RECORDS TO USE START

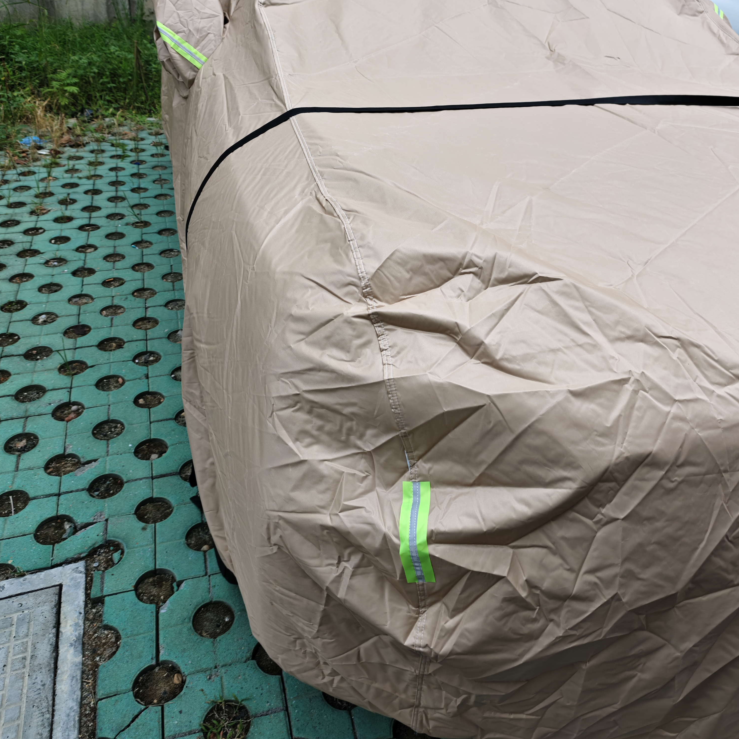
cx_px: 375
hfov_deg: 57.3
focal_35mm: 28
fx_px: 676
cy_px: 243
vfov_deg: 56.0
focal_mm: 6.45
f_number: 1.68
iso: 50
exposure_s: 1/225
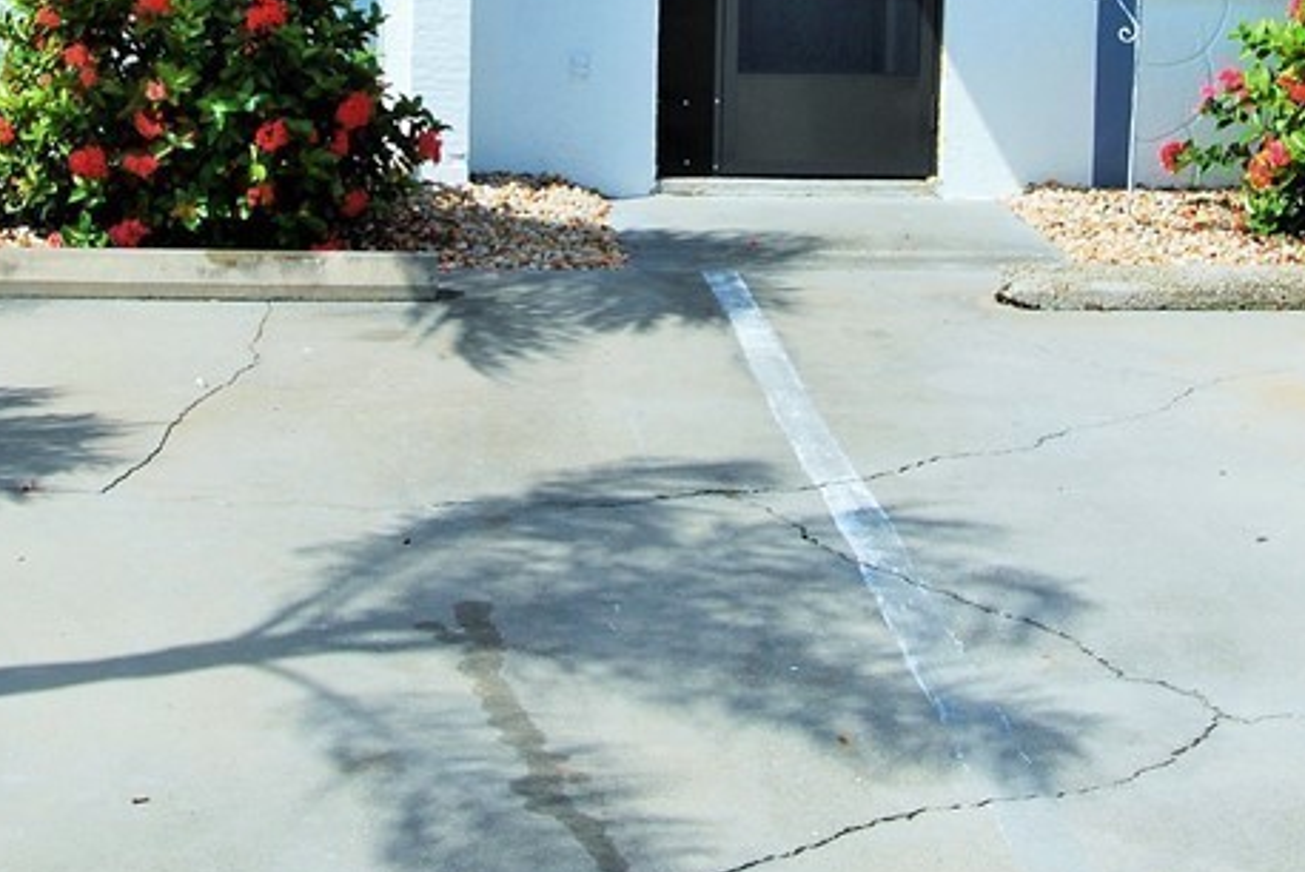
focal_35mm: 78
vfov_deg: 17.1
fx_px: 2829
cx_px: 640
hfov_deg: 26.0
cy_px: -17
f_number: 8
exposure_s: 1/250
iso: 100
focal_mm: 22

RECORDS TO USE END

◆ **EXERCISE BRIEF**: Write every line of the data out again exactly, leaving out all images.

◆ **EXPECTED OUTPUT**:
cx_px: 375
hfov_deg: 57.3
focal_35mm: 28
fx_px: 676
cy_px: 243
vfov_deg: 56.0
focal_mm: 6.45
f_number: 1.68
iso: 50
exposure_s: 1/225
focal_35mm: 78
vfov_deg: 17.1
fx_px: 2829
cx_px: 640
hfov_deg: 26.0
cy_px: -17
f_number: 8
exposure_s: 1/250
iso: 100
focal_mm: 22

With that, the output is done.